### Problem details
Pictures excluded, return the lines below from the first through the line holding "noodzaak daartoe.".

### Records from a data source
Start of Block
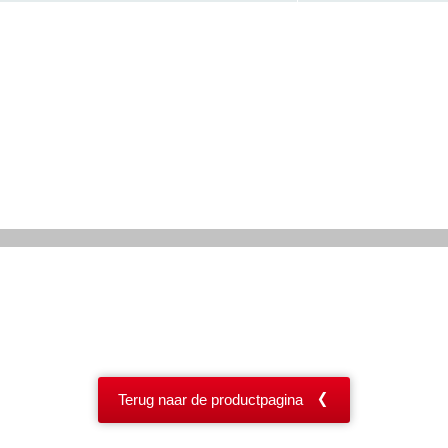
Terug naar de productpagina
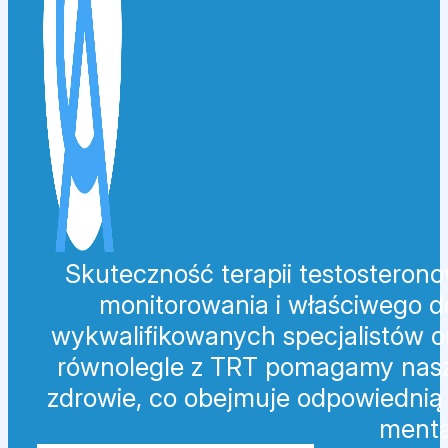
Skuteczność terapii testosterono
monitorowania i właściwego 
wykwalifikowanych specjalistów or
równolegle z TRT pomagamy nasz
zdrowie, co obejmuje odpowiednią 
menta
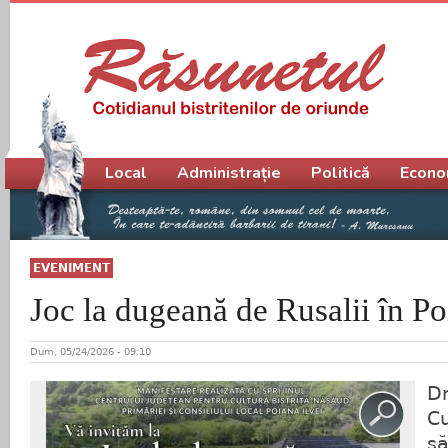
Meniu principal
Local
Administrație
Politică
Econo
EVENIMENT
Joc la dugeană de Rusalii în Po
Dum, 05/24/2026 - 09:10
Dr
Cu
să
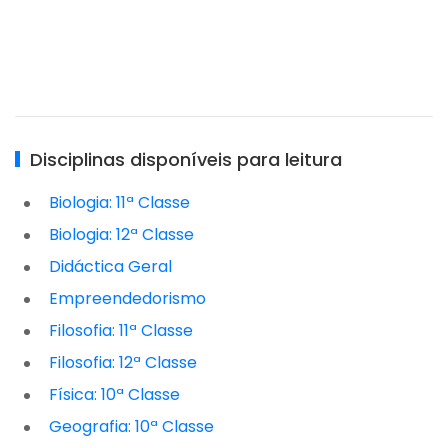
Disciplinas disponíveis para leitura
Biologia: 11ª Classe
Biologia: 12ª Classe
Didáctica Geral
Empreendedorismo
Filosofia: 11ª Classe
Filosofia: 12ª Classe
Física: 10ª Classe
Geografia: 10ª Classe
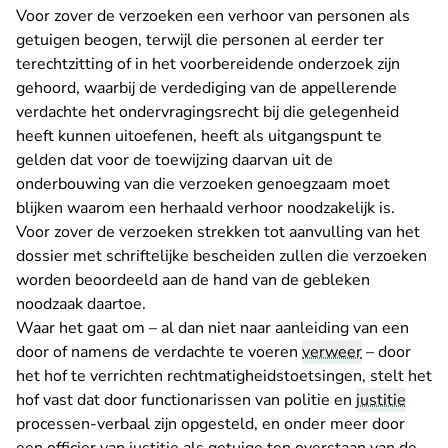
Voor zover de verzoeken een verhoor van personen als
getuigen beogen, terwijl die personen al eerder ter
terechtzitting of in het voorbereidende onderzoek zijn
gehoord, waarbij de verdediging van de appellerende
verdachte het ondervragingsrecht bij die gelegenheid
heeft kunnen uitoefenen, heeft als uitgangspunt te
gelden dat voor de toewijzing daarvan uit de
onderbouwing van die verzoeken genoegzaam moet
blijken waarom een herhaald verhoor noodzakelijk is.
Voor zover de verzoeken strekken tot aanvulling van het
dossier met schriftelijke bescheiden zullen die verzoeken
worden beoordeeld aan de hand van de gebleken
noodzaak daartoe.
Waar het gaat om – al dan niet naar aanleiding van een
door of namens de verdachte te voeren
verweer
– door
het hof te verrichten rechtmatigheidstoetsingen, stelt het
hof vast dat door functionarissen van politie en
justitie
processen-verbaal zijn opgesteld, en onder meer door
End of Block
### Your response
Terug naar de productpagina
Skuteczność terapii testosterono
monitorowania i właściwego 
wykwalifikowanych specjalistów or
równolegle z TRT pomagamy nasz
zdrowie, co obejmuje odpowiednią 
menta
Meniu principal
Local
Administrație
Politică
Econo
EVENIMENT
Joc la dugeană de Rusalii în Po
Dum, 05/24/2026 - 09:10
Dr
Cu
să
Disciplinas disponíveis para leitura
Biologia: 11ª Classe
Biologia: 12ª Classe
Didáctica Geral
Empreendedorismo
Filosofia: 11ª Classe
Filosofia: 12ª Classe
Física: 10ª Classe
Geografia: 10ª Classe
Voor zover de verzoeken een verhoor van personen als
getuigen beogen, terwijl die personen al eerder ter
terechtzitting of in het voorbereidende onderzoek zijn
gehoord, waarbij de verdediging van de appellerende
verdachte het ondervragingsrecht bij die gelegenheid
heeft kunnen uitoefenen, heeft als uitgangspunt te
gelden dat voor de toewijzing daarvan uit de
onderbouwing van die verzoeken genoegzaam moet
blijken waarom een herhaald verhoor noodzakelijk is.
Voor zover de verzoeken strekken tot aanvulling van het
dossier met schriftelijke bescheiden zullen die verzoeken
worden beoordeeld aan de hand van de gebleken
noodzaak daartoe.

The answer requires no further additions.